1600 Last.fm times out, most of my colleagues are out at meetings so we have a little bit of music-free peace for an hour or so, which is complemented beautifully by drilling from the big fuck off building site outside my office.
1800 Five minutes of Rinse FM via the TuneIn app on iPhone before some inconsiderate sod calls me.
1830 I’m back home and I’ve thrown on Sistrionix by LA rock and roll duo Deap Vally via Deezer on the laptop. I interviewed the guitarist/singer Lindsey last week for The 405 and spent a few hours yesterday writing up an 1800 word feature. The private stream I’d been sent by Island Records expired today, and anyway most of the delivery platforms labels use – like PlayMPE – are a bit rickety and not awfully user-friendly. It was nice to hear the record in full for pleasure, knowing I’d filed the interview.
Speaking of which, the next album on the PlayMPE list is Body Music by Aluna George, which I’m reviewing for The 405. It’s on and so far, so good – the stream is pretty consistent. I lose interest after 4 tracks though. I’ll revisit it again in the next day or two.
1915 I’ve just spotted an interesting story on Twitter about the producer Zomby blasting a Pitchfork writer about incorrect claims in an interview. After reading the Line Of Best Fit’s quick news story on the ‘incident’ I’ve flipped back into my music folder and found a track called Godzilla by Zomby off the DJ Kicks Gold Panda release. That gets a play then it’s dinner, whilst the player slaloms through my tracks on random – TLC, Scratch Perverts, Robyn Hitchcock, Grinderman, Gilles Peterson, Elvis Presley, Major Lazer & La Roux, London Elektricity, Feist and Max Romeo.

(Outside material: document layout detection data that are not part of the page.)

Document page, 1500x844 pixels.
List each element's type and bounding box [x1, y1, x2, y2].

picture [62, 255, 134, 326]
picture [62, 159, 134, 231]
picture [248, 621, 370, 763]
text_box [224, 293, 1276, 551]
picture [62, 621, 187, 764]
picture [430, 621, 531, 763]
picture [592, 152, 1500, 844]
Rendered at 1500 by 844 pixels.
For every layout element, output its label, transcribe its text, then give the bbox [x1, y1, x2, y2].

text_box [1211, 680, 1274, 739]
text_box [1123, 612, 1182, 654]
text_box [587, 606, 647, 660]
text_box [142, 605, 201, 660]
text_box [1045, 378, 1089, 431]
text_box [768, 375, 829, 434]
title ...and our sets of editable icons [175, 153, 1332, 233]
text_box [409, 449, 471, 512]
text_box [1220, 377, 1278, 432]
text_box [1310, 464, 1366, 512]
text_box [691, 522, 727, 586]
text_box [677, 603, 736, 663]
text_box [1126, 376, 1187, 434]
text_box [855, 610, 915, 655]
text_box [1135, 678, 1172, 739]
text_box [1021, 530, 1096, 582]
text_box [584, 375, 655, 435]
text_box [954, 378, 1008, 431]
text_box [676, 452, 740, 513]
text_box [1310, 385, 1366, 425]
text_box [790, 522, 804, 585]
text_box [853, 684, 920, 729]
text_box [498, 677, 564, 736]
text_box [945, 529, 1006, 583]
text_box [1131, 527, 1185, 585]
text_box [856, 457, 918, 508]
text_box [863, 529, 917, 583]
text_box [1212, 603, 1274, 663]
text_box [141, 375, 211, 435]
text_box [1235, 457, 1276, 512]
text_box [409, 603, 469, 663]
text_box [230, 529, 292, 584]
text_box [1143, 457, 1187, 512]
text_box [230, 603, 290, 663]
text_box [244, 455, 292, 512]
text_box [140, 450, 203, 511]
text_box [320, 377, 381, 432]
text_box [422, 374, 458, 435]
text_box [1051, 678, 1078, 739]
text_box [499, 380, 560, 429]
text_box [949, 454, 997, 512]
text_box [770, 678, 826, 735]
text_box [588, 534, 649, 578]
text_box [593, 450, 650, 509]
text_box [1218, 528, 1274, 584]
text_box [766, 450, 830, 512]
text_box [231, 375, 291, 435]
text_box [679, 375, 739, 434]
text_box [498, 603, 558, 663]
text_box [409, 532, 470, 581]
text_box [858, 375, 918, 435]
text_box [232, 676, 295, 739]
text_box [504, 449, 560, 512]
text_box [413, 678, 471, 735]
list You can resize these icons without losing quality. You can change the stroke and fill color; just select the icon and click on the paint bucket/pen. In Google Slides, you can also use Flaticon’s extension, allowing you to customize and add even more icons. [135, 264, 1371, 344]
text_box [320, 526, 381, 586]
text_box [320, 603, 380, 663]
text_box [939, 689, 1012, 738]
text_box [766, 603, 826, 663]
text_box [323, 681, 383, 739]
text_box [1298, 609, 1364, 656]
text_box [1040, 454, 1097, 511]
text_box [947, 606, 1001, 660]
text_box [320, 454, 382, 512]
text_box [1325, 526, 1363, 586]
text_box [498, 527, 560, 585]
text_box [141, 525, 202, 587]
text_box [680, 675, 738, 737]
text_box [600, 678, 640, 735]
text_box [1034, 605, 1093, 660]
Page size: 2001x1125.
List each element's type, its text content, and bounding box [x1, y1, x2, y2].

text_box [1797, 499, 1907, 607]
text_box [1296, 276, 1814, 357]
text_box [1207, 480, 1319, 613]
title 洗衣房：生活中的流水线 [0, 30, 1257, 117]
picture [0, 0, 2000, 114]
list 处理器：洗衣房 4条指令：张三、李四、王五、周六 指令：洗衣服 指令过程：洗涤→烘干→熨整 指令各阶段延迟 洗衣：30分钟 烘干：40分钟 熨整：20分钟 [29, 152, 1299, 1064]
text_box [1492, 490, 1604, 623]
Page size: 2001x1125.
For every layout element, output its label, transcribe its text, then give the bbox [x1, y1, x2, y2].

I’ve always been one for compilation albums and the old shuffle function. As much as I love to play seminal albums like London’s Burning, Strange Days, Graceland, 3 Feet High And Rising or Handsworth Revolution straight through in chronological order, the linear path of newer albums – unless it’s a concept album like Janelle Monae’s Archandroid – means little to me anymore. Shame, that.
2000 I’m off to see the brilliant Matthew E. White at Birmingham’s Glee Club tomorrow night, and it’s been a while since I’ve hammered his album Big Inner, so the mp3 version gets a couple of spins through my stereo via Windows Media Player. See here for my dirty listening habits.
2100 Whilst reading back through the notes I’ve made for Harkive today, I’ve been reminded of a number of tracks I want to listen to, so between my local music folder, Spotify and Soundcloud, I have a short but intense blast of tracks from Samuel Barber, Orbital, GZA, Wrongtom and CocoRosie. What a festival line-up that would be.
2130 Whilst finishing off an email I stretch my foot out and accidentally dislodge the pile of 7” vinyls that sits under my desk. This action launches a weird stream of consciousness thing where I wonder if we’ll all have memory cards implanted in our temples in 100 years and can shuffle through tracks and albums with just the power of thought, and whether in the grim and most likely dystopian future all physical forms of music will be outlawed under threat of death by some awful mechanical hound. I look up the last track I’ve listened to, in search of a sign, a message, anything. Hall & Oates, I Can’t Go For That. That’s enough for one day.